Oblique block diagram of New Guinea from the northeast with schematic cross sections showing the present-day plate tectonic setting. Digital elevation model was generated from http://www.geomapapp.org. Oceanic crust in tectonic cross sections is shown by thick black-and-white hatched lines, with arrows indicating active subduction; thick gray-and-white hatched lines indicate uncertain former subduction. Continental crust, transitional continental crust, and arc-related crust are shown without pattern. Representative geologic cross sections across parts of slices C and D are marked with transparent red ovals and within slices B and E are shown by dotted lines. (i ) Cross section of the Papuan peninsula and D’Entrecasteaux Islands modified from Little et al. (2011), showing the obducted ophiolite belt due to collision of the Australian (AUS) plate with an arc in the Paleogene, with later Pliocene extension and exhumation to form the D’Entrecasteaux Islands. (ii ) Cross section of the Papuan peninsula after Davies & Jaques (1984) shows the Papuan ophiolite thrust over metamorphic rocks of AUS margin affinity. (iii ) Across the Papuan mainland, the cross section after Crowhurst et al. (1996) shows the obducted Marum ophiolite and complex folding and thrusting due to collision of the Melanesian arc (the Adelbert, Finisterre, and Huon blocks) in the Late Miocene to recent. (iv) Across the Bird’s Head, the cross section after Bailly et al. (2009) illustrates deformation in the Lengguru fold-and-thrust belt as a result of Late Miocene–Early Pliocene northeast-southwest shortening, followed by Late Pliocene–Quaternary extension. Abbreviations as in Figure 2, in addition to NI, New Ireland; SI, Solomon Islands; SS, Solomon Sea; (U)HP, (ultra)high-pressure.

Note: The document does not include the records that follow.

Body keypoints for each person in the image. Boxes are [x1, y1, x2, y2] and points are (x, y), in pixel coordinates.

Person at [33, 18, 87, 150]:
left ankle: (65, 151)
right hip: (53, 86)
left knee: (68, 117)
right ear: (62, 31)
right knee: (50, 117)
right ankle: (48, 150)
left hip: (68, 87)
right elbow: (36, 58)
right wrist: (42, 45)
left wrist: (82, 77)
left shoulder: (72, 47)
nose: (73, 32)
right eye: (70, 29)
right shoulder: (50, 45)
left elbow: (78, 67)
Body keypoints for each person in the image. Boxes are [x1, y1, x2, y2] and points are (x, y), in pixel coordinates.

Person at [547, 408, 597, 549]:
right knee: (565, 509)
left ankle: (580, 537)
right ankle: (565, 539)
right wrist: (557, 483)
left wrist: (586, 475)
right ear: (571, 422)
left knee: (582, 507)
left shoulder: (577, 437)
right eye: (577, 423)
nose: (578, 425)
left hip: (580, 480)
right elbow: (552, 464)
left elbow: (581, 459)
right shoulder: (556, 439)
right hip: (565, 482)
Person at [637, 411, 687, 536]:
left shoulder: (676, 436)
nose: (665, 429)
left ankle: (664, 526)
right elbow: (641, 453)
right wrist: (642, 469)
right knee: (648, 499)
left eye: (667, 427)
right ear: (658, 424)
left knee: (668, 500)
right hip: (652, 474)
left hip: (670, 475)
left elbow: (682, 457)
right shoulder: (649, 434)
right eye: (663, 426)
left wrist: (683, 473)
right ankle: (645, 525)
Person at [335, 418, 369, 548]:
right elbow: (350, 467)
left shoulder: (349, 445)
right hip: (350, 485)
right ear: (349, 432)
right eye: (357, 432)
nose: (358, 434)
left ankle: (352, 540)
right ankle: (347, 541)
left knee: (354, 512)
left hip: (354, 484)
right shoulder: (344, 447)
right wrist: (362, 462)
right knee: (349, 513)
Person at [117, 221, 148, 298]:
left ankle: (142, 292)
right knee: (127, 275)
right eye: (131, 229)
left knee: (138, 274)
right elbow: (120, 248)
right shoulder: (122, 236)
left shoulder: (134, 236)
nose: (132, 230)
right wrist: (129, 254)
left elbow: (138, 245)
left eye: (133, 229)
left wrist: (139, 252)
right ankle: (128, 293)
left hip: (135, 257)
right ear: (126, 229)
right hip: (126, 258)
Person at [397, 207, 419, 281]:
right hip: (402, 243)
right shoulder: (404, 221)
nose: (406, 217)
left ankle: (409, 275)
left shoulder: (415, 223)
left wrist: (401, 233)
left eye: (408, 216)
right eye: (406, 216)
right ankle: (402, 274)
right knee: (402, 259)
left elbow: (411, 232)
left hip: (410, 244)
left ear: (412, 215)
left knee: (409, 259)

Here is the relevant cross section from Baldwin et al. (2012).

Across the Papuan mainland, the cross section after Crowhurst et al. (1996) shows the obducted Marum ophiolite and complex folding and thrusting due to collision of the Melanesian arc (the Adelbert, Finisterre, and Huon blocks) in the Late Miocene to recent.

Here is map that shows the tectonics in and to the east of Papua New Guinea from Ott and Mann (2015).
These authors use seismic reflection data and onshore geologic and GPS studies to look at the formation of the Aure-Moresby and Papuan fold and thrust belts.

Active tectonic setting of eastern Papua New Guinea showing the boundaries of the Woodlark microplate that includes previously proposed oceanic Solomon Sea plate, the Trobriand platform, and the Woodlark plate [Wallace et al., 2014]. The New Britain trench along the northern margin of the Woodlark plate is a rapidly subducting, 600 km long slab that generates a strong pull on the unsubducted Woodlark microplate [Weissel et al., 1982; Wallace et al., 2004, 2014]. Small circles around the Trobriand platform/Australia pole predict the described pattern of transpressional deformation along the Aure-Moresby fold-thrust belt and the formation of the adjacent, late Miocene to Recent Aure-Moresby foreland basin. Approximate location of the downdip limits of the subducted Solomon Sea slabs are shown by dashed lines and modified from Pegler et al. [1995], Woodhead et al. [2010], and Hayes et al. [2012]. Earthquake data are provided courtesy of the U.S. Geological Survey. Note that the tapering triangular shape of the extension in the Woodlark basin closely matches the size and shape of the thrusting observed in the Aure-Moresby fold-thrust belt and foreland basin.